We have compared spreadsheets with a million rows ourselves and seen results in a couple of minutes. So why do some comparisons take hours and some only minutes? The answer is that DiffEngineX is much faster when the number of differences buried in a million rows is small, rather than large. With a large number of differences, more blank rows have to be inserted to get the data to line up and this is a time-consuming, Excel mediated operation.
Additionally DiffEngineX works best with Excel 2002 and above. Slower performance has been noted when DiffEngineX is used with old versions of Excel, such as Excel 2000.
This is the first report of DiffEngineX being used with such a large amount of data. The key points are that the comparison may take hours and that you should ensure the Align Rows feature is selected. Unless your data is guaranteed to be in sorted order, you should get Excel to sort it before a comparison. (This does not apply when comparing formulae based models.)
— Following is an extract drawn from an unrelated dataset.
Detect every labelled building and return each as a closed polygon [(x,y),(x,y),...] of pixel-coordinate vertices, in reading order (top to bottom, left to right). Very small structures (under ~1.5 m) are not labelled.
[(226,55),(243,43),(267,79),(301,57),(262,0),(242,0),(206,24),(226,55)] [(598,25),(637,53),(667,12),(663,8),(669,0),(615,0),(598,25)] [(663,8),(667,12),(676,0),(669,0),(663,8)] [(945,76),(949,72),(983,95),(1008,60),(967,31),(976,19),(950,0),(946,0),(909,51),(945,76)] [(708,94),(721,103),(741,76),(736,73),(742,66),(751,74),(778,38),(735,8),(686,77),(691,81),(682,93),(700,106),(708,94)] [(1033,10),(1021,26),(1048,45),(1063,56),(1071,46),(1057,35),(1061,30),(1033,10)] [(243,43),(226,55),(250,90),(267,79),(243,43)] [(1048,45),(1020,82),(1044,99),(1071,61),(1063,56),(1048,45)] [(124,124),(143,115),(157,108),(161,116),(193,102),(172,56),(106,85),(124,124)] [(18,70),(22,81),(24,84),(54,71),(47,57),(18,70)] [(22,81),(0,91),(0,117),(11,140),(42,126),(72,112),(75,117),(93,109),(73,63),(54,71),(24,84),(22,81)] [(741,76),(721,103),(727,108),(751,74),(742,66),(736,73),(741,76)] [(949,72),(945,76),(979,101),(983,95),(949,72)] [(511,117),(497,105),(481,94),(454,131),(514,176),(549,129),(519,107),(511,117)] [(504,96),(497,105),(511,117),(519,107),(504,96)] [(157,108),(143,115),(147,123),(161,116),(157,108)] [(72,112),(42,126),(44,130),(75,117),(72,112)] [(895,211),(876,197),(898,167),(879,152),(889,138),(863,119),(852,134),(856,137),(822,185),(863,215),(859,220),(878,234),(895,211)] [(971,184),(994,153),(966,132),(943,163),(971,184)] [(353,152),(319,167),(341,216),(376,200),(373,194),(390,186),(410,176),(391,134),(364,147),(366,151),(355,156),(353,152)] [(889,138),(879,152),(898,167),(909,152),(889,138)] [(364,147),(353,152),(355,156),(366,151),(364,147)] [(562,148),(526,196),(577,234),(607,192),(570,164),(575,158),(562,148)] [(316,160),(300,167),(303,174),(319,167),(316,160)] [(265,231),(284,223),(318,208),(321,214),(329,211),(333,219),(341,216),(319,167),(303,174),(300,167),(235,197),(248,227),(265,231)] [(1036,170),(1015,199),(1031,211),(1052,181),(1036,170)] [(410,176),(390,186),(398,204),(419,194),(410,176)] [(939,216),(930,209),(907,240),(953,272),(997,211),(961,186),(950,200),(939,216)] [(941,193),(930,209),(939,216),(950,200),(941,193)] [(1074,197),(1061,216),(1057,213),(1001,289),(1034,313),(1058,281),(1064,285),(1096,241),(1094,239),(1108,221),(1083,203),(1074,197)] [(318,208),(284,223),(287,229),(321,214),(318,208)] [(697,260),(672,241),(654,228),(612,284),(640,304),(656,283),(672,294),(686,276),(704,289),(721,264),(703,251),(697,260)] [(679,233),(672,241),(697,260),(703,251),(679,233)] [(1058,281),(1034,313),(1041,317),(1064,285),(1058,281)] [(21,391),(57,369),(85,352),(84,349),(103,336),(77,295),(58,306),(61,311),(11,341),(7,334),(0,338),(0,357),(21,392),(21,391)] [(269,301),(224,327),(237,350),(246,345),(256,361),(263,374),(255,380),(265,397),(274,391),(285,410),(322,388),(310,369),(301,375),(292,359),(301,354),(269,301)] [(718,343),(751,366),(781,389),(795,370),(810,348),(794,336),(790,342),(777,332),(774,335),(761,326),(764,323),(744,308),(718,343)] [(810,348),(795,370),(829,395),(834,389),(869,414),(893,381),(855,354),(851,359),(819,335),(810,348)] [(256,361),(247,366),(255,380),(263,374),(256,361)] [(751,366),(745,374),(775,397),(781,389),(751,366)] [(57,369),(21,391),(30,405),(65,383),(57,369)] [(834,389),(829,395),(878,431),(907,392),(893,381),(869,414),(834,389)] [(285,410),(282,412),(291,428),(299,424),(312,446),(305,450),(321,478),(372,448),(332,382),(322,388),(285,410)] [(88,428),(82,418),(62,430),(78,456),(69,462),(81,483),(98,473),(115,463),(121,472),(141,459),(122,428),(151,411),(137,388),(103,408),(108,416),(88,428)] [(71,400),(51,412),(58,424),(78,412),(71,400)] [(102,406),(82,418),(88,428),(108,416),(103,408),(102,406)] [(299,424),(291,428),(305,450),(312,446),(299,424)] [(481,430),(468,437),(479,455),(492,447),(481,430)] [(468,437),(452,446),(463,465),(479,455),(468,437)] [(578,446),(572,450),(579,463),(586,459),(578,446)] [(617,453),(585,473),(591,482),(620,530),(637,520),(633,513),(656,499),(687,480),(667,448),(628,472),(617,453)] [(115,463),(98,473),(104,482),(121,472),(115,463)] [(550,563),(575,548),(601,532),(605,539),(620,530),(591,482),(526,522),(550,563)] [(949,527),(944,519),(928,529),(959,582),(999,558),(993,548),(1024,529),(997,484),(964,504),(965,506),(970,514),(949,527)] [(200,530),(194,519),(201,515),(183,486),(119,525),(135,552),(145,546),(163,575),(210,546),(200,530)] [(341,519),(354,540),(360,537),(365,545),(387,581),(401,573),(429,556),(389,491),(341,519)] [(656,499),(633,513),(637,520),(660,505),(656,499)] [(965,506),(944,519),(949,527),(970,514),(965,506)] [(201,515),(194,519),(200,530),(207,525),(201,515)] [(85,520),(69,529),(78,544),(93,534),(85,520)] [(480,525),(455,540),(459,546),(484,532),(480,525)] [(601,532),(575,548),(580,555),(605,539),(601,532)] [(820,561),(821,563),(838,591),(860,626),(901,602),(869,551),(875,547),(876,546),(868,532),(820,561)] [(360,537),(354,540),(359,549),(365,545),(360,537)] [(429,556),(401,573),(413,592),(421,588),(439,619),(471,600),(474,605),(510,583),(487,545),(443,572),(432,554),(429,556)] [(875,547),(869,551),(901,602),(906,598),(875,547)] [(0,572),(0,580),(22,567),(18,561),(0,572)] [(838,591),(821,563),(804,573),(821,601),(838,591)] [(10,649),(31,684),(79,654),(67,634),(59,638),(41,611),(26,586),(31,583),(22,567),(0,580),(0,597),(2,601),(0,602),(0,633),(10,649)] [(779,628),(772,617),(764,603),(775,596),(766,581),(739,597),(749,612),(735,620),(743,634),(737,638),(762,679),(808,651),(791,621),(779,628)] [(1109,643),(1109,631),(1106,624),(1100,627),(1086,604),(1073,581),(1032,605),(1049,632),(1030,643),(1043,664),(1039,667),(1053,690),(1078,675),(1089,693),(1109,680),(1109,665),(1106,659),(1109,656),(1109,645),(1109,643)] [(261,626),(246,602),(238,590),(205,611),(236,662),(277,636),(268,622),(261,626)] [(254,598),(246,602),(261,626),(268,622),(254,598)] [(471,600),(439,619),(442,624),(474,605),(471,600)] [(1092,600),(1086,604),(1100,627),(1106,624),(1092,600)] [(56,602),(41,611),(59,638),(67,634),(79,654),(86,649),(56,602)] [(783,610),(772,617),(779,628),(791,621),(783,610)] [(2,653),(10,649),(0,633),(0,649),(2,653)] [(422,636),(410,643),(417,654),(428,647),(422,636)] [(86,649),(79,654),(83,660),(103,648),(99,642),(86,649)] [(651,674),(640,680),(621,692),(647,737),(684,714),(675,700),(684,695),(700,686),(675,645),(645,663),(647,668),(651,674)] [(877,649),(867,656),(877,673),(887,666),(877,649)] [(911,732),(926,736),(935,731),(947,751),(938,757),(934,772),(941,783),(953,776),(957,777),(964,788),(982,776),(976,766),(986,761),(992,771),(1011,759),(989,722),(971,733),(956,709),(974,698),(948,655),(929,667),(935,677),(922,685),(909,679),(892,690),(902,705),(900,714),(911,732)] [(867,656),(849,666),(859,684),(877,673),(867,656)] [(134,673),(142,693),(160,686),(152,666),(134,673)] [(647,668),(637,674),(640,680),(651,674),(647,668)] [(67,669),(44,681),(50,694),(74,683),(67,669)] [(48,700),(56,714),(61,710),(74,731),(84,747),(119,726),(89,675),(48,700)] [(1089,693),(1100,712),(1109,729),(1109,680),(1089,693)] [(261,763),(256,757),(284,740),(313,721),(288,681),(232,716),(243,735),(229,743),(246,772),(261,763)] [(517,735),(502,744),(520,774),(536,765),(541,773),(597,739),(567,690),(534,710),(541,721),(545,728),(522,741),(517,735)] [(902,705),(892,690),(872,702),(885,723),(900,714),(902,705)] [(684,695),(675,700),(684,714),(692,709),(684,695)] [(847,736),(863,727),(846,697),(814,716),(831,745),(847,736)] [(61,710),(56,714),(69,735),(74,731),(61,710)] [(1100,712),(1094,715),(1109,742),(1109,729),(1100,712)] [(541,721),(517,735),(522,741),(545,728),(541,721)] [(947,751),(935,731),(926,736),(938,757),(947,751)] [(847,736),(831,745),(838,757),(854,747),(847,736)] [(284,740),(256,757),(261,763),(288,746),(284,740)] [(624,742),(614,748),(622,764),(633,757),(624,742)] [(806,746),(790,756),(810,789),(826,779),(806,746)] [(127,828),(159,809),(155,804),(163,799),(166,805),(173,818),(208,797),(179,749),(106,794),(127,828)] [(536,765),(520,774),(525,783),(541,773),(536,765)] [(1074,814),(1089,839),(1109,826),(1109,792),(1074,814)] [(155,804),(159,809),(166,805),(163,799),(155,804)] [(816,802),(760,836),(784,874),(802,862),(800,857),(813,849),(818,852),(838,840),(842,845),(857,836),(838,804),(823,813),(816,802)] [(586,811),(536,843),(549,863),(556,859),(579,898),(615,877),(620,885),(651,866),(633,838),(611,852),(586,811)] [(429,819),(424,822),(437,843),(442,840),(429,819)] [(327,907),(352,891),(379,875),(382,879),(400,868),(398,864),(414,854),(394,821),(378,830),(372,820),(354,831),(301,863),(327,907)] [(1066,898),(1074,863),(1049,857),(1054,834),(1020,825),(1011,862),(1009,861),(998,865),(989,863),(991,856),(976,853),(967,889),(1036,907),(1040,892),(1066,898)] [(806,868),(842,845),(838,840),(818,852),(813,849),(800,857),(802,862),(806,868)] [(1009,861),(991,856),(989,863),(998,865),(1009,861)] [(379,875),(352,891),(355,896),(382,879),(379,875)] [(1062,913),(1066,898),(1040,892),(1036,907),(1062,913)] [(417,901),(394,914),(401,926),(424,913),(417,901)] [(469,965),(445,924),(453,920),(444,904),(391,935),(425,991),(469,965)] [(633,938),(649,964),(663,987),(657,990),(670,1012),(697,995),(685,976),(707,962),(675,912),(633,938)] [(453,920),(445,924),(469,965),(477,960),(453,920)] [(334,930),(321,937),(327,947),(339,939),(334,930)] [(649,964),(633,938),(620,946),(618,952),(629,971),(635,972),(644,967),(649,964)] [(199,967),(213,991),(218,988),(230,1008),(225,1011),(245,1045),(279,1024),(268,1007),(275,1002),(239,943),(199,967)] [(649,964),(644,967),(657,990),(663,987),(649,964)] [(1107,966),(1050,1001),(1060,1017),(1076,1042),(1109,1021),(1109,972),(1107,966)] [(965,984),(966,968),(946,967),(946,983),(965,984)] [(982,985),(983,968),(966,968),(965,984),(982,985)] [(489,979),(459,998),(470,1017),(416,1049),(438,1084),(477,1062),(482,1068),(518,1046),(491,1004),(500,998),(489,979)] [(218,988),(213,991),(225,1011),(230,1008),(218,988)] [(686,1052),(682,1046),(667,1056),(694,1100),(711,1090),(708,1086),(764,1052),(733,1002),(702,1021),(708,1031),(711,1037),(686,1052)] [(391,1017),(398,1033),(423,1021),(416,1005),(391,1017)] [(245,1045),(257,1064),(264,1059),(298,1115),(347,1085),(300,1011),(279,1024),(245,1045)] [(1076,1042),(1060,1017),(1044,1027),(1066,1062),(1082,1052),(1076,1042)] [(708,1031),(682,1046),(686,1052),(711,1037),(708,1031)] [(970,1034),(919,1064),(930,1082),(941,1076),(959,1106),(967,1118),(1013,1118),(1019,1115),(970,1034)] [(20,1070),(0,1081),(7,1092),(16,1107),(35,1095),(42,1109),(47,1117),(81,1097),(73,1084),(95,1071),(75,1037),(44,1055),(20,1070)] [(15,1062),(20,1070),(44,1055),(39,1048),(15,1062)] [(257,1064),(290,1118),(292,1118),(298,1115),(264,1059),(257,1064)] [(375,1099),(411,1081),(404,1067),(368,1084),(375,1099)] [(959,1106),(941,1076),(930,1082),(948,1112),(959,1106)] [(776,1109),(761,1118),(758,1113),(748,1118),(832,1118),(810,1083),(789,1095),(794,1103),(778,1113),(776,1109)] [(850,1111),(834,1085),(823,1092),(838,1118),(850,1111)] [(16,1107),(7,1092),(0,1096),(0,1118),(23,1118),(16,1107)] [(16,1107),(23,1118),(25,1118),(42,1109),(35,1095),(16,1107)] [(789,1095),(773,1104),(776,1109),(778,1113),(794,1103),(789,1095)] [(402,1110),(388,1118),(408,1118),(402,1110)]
In the days of Excel 2003, one customer told us he used DiffEngineX to compare two worksheets containing 50, 000 rows a piece.
With such large amounts of data, it is probably difficult to spot the differences in the color highlighted worksheets. That is why we recommend using the Extra dialog to turn on the Hide Matching Rows feature.
Typically with standard sized spreadsheets (2 Mb per workbook) we have seen comparison results generated within less than a minute.